Ive been employed with the NHS since 2001 from the age of 21 freshly qualified. My interest & passion always lay with mental health even as a student,
I’ve never looked back or ever considered leaving a job in mental health for the NHS.
Prior to the Covid 19 pandemic this year, I have been working for the past 6 years at least as a care co-ordinator in community mental health teams, many of which have undergone various transformations over recent years.
When I was told I was to be redeployed to the trust identified covid/isolated in patient wars, there was an initial sense of reservation & uncertainty, but more powerfully I felt it was my calling & duty. It was my responsibility as a NHS frontline key worker & I felt an immense sense of pride to be an active part of such a national crisis.
I had the privilege to be part of a wonderful team looking after acutely unwell people both psychiatrically & physically who needed us at their most vulnerable time.
I gained confidence in my ability to work effectively and autonomously as a professional clinician, gaining additional clinical skills & knowledge & utilising my established experienced and specialised occupational therapy skills.
I was redeployed to the inpatient ward within the trust, which was reconfigured to isolate those patients with suspected or confirmed cases of covid-19, and where possible, to provide separate facilities for this patient group.
I was redeployed from my substantive full time post as community care co-ordinator to support additional staffing needs of in patient wards.
Being redeployed, I felt pressure to effectively and quickly adapt and respond with multiple changes and innovations.
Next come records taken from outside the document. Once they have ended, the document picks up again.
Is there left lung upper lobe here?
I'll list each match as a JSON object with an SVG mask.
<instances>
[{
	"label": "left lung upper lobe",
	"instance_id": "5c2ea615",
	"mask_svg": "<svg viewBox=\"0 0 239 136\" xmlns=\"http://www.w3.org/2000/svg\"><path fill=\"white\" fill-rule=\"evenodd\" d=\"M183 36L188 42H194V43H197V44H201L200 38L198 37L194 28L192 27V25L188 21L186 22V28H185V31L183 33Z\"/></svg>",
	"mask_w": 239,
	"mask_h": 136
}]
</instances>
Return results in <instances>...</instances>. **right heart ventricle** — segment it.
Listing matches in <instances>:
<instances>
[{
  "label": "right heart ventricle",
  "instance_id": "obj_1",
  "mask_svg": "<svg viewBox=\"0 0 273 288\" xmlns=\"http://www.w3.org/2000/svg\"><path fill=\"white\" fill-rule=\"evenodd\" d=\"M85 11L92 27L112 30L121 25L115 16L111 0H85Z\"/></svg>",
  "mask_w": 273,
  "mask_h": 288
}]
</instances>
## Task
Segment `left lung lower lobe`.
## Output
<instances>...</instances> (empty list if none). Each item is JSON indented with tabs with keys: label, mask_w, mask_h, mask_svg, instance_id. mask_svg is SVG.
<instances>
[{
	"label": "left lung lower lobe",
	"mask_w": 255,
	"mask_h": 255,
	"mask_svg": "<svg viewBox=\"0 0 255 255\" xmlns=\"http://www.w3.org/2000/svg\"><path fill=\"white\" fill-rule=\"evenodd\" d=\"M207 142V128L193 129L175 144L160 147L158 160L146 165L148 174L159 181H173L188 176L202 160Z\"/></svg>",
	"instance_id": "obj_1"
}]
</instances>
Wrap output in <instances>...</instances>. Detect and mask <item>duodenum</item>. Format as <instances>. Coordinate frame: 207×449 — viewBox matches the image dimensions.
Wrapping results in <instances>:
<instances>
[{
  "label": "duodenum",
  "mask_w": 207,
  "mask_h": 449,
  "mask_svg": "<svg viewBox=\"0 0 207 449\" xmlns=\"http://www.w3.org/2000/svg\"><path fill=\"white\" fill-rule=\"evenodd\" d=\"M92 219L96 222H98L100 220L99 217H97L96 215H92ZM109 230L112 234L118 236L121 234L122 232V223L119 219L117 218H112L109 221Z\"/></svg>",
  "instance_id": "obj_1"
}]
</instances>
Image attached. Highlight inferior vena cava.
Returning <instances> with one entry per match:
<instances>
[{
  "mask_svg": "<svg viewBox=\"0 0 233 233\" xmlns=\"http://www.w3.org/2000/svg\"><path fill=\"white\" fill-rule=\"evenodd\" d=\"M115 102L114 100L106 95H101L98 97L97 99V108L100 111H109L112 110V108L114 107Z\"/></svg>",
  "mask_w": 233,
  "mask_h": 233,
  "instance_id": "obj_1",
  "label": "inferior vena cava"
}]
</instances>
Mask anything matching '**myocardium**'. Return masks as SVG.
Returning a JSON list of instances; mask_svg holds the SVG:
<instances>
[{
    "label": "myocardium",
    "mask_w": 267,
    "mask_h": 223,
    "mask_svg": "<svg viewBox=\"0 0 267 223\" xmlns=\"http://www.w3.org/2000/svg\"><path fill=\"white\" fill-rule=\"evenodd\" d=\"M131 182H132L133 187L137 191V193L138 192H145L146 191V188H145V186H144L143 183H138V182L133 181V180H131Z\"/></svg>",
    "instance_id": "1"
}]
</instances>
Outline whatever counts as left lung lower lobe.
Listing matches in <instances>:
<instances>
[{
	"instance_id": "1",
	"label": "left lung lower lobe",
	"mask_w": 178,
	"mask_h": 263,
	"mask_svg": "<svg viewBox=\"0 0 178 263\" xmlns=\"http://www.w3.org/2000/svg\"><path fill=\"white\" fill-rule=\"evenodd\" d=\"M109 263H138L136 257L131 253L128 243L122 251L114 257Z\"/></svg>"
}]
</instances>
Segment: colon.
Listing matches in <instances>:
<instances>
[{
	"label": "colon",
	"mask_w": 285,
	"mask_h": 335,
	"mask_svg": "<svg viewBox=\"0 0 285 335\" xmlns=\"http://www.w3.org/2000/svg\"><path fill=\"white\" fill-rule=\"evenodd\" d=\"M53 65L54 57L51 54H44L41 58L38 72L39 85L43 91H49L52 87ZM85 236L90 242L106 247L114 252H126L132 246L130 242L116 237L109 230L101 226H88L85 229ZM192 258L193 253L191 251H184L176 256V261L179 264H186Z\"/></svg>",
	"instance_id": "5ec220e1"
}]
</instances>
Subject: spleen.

I quickly had to learn & adapt to new & unfamiliar ways of working including reconfigurations of teams, including my substantive community team during my absence.
I felt extremely anxious & worried for my caseload of community patients whom had no prior warning or communication with or from me of these changes & my redeployment, which created great anxiety and sense of uncertainty for those clients & fragmented support in their care.